4) added results from pic18f
5) updated PIC24F results (fat fingers) and added -O3 optimization
6) added mdk-arm numbers for STM32F3. Pretty much identical unoptimized.
7) added jaxbird's results for STM32F4 and PIC24H.
added PIC24F results under XC16 free/pro. Still very high.

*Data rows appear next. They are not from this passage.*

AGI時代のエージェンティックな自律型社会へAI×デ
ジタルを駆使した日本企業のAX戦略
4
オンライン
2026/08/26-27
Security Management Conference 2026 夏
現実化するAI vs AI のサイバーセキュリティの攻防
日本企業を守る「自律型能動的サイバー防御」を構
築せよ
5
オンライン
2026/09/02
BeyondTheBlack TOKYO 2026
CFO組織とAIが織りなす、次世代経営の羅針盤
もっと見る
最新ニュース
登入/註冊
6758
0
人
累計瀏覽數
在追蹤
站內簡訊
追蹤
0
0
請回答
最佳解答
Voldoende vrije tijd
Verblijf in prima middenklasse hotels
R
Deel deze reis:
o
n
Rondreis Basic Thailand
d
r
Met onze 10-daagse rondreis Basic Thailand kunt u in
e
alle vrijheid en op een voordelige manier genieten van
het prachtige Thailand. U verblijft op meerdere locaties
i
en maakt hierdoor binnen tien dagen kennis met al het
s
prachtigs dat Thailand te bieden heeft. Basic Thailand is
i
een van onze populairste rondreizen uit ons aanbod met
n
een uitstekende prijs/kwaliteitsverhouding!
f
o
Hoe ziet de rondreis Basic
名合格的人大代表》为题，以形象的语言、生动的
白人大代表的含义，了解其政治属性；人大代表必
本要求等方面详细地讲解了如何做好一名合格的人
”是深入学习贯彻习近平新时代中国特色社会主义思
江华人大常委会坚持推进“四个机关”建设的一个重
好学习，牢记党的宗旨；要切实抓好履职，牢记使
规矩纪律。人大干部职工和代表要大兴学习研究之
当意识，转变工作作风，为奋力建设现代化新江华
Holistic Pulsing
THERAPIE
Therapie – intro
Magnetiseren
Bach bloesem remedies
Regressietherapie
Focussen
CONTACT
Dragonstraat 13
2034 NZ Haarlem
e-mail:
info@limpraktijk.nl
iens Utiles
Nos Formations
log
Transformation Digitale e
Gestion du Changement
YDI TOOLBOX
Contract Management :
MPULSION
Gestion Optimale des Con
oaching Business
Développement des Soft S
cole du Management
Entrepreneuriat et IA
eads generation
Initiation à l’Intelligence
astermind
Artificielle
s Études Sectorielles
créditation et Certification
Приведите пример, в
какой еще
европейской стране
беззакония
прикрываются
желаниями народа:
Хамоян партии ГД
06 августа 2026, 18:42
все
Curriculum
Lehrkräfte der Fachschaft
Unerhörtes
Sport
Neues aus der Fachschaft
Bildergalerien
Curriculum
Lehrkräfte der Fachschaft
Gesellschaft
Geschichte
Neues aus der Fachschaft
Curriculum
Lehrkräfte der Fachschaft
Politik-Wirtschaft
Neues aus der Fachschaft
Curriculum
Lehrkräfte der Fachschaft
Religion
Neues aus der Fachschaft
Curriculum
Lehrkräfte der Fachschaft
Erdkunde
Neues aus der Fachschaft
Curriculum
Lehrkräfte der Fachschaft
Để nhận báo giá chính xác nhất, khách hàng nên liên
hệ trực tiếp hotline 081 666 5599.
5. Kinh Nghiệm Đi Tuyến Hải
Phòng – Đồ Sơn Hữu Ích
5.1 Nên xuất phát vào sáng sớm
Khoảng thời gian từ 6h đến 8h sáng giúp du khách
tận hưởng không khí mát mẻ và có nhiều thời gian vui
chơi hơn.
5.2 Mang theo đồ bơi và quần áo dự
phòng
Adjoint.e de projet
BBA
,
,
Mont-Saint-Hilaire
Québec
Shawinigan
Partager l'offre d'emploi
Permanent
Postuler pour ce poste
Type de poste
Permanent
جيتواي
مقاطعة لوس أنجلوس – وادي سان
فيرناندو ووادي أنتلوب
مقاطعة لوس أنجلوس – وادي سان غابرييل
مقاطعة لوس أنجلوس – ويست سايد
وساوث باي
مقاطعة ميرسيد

9) added jaxbird's and hans' results for pic24h and pic24f/stm32f4, respectively.
10) added LM4F120 under IAR-ARM and MDK-ARM.
11) added LPC1343 under gcc-arm and MDK-ARM.
12) added STM32F4 under gcc-arm and iar-arm, and mdk-arm too.
13) added LPC1114 under iar-arm. The first CM0 chip in the comparison.
14) added C51 (P87C51MC2) under Keil C51. Optimized for size and speed.
15) added PIC32MX320 under C32, 2.x. (simulated)
16) added PIC32MX440F512H results, for 80Mhz and 20Mhz
17) added msp430. Fairly respective scores.
18) added LPC1227 / IAR scores.
19) added MSP430F2370 - similar to the MSP430 scores obtained earlier.
20) added simulated results for PIC32MZ, and PIC24F (XC16 and C30)
21) added the results for STM32F030F, from the ghetto thread.